Корешки? О чем он? Вот лежит она, Аня, колода колодой, бревном недвижимым, и никаких корешков.
Или – тело Анино лежит? Тогда где же Аня? Нет! Аня – вот она, она всех помнит и всех любит! А если ее не станет, кто же будет любить и помнить всех?
…А мамушка ее, Аню, любила… Очень любила! Посадит на колени, в макушку поцелует и прошепчет: «Поскребыш…»
Теплая ласковая волна захлестнула Анну Николаевну, она почувствовала легкое покалывание в пальцах рук и ног, открыла глаза и увидела длинный-предлинный коридор. Она не то летела по нему, не то ее везли. В конце коридора в ярком свете Анна различила какую-то фигуру. Свет был такой яркий, такой болезненно-нестерпимый, что она опять закрыла глаза.
Когда Анну Николаевну перевезли из реанимации в неврологию и оставили лежать на каталке рядом с палатой, ожидавшая ее в отделении Оля все сразу правильно оценила. Она взяла из кошелька несколько сторублевых бумажек и положила в карман жакета. Дежурной медсестры на посту обнаружить не удалось, и Оля двинулась к кабинету сестры-хозяйки.
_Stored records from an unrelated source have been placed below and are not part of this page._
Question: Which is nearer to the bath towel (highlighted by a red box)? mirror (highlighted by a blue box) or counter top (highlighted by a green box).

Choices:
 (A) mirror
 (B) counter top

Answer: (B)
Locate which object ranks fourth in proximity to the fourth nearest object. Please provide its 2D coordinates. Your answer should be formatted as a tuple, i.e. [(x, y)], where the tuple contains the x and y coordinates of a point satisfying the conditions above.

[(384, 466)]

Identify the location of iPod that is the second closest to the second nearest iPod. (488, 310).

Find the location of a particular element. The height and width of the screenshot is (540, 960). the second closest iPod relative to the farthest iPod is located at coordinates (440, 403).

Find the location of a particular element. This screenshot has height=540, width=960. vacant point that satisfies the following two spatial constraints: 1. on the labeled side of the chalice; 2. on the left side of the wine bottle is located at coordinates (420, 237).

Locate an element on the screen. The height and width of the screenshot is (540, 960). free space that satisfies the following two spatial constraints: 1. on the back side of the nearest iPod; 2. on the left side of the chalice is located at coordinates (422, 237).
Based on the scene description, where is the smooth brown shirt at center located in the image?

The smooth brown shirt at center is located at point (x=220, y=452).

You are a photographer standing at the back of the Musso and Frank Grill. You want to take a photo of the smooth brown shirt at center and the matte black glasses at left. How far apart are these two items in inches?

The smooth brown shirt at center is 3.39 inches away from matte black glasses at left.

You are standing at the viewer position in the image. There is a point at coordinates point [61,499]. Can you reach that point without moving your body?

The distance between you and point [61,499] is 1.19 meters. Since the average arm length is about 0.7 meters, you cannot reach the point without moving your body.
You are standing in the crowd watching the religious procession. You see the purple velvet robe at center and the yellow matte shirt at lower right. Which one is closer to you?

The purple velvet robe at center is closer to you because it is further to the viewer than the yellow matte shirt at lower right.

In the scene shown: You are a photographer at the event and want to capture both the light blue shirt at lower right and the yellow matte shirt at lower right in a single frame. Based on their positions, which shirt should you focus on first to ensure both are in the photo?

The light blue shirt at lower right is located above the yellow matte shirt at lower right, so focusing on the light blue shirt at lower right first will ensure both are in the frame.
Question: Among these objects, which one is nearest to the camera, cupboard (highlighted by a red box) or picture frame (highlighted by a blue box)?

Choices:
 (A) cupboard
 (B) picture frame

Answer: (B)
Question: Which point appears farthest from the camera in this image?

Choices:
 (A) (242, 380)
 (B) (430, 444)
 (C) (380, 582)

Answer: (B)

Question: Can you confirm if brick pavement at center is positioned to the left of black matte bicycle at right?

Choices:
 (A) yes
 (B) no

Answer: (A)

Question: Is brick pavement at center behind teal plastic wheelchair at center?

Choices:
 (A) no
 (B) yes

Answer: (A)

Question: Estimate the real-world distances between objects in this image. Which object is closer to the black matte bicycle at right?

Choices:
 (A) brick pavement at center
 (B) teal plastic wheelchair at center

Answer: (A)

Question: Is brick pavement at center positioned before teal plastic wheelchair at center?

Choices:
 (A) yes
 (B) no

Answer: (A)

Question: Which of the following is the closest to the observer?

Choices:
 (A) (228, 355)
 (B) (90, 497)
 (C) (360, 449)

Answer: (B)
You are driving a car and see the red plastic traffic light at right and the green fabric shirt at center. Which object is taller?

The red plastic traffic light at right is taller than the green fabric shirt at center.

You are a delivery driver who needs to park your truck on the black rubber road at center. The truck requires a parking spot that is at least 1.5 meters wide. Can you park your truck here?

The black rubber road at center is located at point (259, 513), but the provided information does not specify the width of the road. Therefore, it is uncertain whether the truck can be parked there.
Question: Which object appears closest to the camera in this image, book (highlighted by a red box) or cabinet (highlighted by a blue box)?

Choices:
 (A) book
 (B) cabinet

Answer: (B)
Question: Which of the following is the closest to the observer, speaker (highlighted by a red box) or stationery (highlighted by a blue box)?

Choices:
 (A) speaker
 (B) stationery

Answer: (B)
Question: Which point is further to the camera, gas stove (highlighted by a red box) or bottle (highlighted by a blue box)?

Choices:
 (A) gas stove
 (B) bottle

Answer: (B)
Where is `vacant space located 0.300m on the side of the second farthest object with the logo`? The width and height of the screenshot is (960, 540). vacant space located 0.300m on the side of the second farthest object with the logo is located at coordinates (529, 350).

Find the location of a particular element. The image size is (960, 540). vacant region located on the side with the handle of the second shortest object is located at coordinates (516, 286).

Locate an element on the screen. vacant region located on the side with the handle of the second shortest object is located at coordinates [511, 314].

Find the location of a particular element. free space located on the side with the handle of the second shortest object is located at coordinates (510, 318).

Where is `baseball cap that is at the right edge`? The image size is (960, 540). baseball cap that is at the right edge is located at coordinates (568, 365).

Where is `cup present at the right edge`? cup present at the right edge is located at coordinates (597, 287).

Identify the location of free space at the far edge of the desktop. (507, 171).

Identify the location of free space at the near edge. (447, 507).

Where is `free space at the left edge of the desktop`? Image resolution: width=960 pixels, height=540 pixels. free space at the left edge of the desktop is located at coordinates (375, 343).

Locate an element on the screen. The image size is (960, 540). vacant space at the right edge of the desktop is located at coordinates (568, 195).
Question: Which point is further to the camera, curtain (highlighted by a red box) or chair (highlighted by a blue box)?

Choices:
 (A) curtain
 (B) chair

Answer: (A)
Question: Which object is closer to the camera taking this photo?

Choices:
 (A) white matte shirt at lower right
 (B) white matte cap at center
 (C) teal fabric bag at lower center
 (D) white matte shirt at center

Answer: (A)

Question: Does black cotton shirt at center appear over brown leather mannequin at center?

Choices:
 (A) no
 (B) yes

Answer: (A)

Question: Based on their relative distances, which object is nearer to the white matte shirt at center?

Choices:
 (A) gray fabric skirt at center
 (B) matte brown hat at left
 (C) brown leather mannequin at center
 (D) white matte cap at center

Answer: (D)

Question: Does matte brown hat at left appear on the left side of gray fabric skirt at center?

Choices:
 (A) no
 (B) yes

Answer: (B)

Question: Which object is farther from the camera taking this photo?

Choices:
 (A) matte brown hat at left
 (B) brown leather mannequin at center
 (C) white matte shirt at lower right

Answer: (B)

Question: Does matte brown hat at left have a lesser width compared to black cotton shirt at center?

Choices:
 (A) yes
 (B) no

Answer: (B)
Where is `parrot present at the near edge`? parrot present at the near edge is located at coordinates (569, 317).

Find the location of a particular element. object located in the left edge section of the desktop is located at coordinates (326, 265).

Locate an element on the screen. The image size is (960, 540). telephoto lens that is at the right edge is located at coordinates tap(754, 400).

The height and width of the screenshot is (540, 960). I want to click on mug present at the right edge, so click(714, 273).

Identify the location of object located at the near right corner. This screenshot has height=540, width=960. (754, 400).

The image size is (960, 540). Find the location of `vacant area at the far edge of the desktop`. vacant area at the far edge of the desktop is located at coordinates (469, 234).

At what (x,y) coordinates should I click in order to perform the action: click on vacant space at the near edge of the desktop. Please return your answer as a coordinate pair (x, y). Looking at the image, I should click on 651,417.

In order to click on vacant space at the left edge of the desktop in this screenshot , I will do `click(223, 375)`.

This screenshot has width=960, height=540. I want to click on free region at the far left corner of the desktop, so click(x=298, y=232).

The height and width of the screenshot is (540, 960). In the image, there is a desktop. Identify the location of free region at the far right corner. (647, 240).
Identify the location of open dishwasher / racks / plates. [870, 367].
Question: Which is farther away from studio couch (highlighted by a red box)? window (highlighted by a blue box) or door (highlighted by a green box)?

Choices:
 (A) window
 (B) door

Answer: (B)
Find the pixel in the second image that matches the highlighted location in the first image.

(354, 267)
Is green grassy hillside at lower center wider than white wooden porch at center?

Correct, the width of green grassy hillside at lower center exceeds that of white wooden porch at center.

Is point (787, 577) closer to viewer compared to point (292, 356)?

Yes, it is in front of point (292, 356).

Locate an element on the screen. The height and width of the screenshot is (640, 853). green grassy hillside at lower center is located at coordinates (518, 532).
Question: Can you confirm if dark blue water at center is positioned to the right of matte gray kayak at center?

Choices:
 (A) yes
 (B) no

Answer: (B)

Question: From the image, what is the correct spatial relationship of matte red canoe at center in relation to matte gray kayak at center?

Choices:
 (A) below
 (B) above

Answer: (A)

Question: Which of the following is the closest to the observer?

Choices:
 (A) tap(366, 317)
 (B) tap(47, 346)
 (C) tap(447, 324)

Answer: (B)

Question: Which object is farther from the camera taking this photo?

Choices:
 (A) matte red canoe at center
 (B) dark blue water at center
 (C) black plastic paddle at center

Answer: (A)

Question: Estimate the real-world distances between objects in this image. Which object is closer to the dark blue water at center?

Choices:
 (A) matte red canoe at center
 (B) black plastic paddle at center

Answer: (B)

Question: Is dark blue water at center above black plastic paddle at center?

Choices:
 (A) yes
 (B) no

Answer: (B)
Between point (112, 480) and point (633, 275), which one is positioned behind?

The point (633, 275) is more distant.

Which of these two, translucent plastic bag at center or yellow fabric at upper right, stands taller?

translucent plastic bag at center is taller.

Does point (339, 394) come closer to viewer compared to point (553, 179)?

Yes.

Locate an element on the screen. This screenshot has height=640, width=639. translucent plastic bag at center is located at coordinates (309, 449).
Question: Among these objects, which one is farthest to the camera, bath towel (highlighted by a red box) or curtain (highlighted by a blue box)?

На счастье она нашла там медсестру Любовь Владимировну, которая, приняв в карман двести рублей и дежурно сказав: «Что вы, не надо!», выдала Оле комплект постельного белья, застиранного до неопределенности цвета и рисунка, и немного побитое эмалированное судно. Оля у Любочки попросила дополнительно какой-нибудь белый халат и сопроводила свою просьбу вложением в ее карман еще одной сторублевой бумажки. Люба посмотрела на нее с пониманием и уважением, поискала в дальнем шкафу и извлекла из него вполне приличный чистый белый халат размера XXL.
Оля вернулась к Анне Николаевне, поправила на ней простынку и байковое одеяло, всмотрелась внимательно в ее лицо с закрытыми глазами и шагнула в назначенную Анне Николаевне палату. Обычная больничная палата на шестерых: спертый воздух и не очень чистые полы, на пяти кроватях старушки лежат.
Оля надела белый халат не по росту, пожалела, что не сообразила взять свой халат из дома, подвернула длинные рукава, приоткрыла форточку, достала ведро, тряпку, швабру и принялась мыть полы. Заодно вынесла судно из-под соседней кровати, давно ожидавшее больничную нянечку. И удивляться тут нечему: нянечка одна разрывается на сорок человек тяжелобольных; старенькая седенькая бабушка, которая медленно передвигается по отделению на плохо гнущихся ногах.